Throughput has always been the defining metric inside a warehouse: units per hour, orders per shift, trucks out on time. Increasingly, AI logistics solutions are helping operators achieve warehouse throughput optimization by improving how facilities process data, labor and space.
On a recent episode of the Moving the World podcast, I spoke with Ninaad Acharya, co-founder and chief executive officer at Fulfillment IQ, about what it takes to deploy AI in warehouse operations at scale to increase throughput, maximize space and optimize operational efficiency.
Here are three takeaways from that conversation that warehouse operators should keep in mind when deploying AI to deliver real operational impact.
1. The ability to abstract imperfect, real-world data is essential to deploying AI logistics solutions that deliver meaningful operational impact at scale.
Most large warehouses already generate massive amounts of data through warehouse management systems.
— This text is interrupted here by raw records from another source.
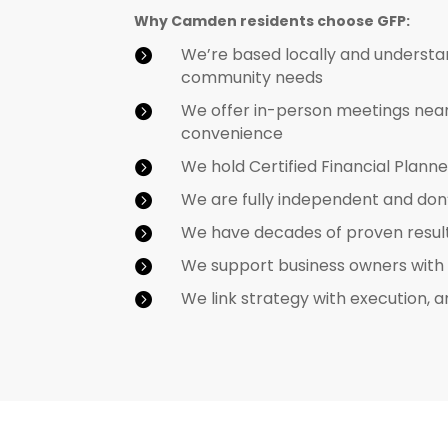
Why Camden residents choose GFP:
We’re based locally and understa

community needs
We offer in-person meetings near 

convenience
We hold Certified Financial Plan

We are fully independent and don

We have decades of proven results 

We support business owners with co

We link strategy with execution, a

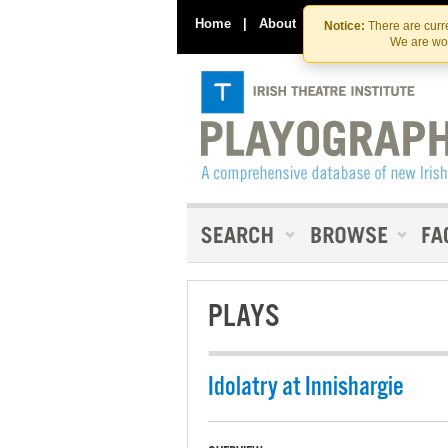
Home
|
About
|
Contact Us
Notice:
There are curre
We are wor
PLAYS
Idolatry at Innishargie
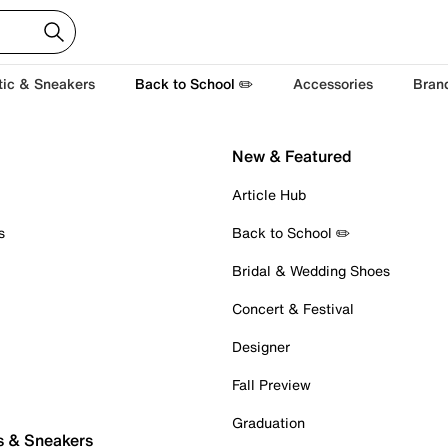
tic & Sneakers
Back to School ✏️
Accessories
Bran
New & Featured
Article Hub
s
Back to School ✏️
Bridal & Wedding Shoes
Concert & Festival
Designer
Fall Preview
Graduation
s & Sneakers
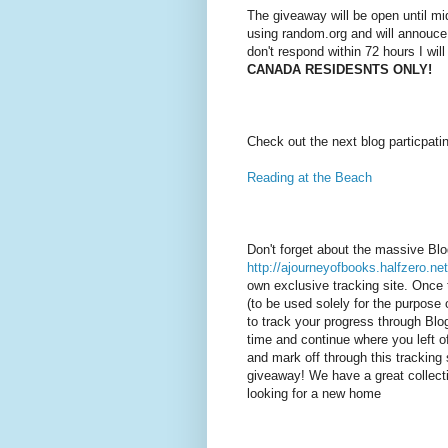
The giveaway will be open until mi
using random.org and will annouce
don't respond within 72 hours I wil
CANADA RESIDESNTS ONLY!
Check out the next blog particpati
Reading at the Beach
Don't forget about the massive Bl
http://ajourneyofbooks.halfzero.net
own exclusive tracking site. Once 
(to be used solely for the purpose o
to track your progress through Bl
time and continue where you left of
and mark off through this tracking 
giveaway! We have a great collecti
looking for a new home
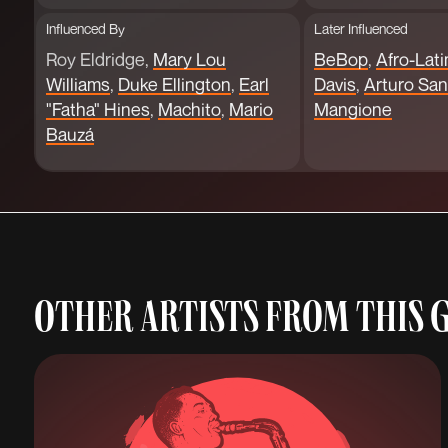
Influenced By
Later Influenced
Roy Eldridge,
Mary Lou
BeBop
,
Afro-Lati
Williams
,
Duke Ellington
,
Earl
Davis
,
Arturo San
"Fatha" Hines
,
Machito
,
Mario
Mangione
Bauzá
OTHER ARTISTS FROM THIS 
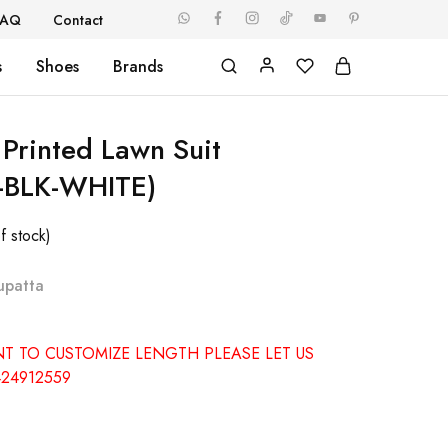
FAQ
Contact
s
Shoes
Brands
 Printed Lawn Suit
-BLK-WHITE)
f stock)
upatta
NT TO CUSTOMIZE LENGTH PLEASE LET US
24912559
AI-driven throughput gains depend on translating that raw, transactional data into operational insight—where congestion is forming, how labor attendance compares to plan, whether equipment constraints are emerging.
Without that contextual layer, recommendations drift from warehouse floor conditions. When structured correctly, however, AI can dynamically adjust and respond to live variability—labor shortages, late system jobs or unexpected downtime.
2. Successful AI rollouts prioritize training frontline warehouse workers to use AI effectively to boost productivity.
Technology decisions ripple through multiple layers of an organization. Executive leadership evaluates whether the investment justifies the cost. Middle management considers how implementation will affect daily operations. On the warehouse floor, frontline workers are often focused on a more immediate concern: whether AI and automation will replace them.
Warehouse automation ROI requires more than the right technology. Change management often determines whether a rollout succeeds. Systems must integrate into existing workflows and earn trust among the workers responsible for daily output. Organizations that invest in communication, training and phased implementation are more likely to see sustained gains across shifts and facilities.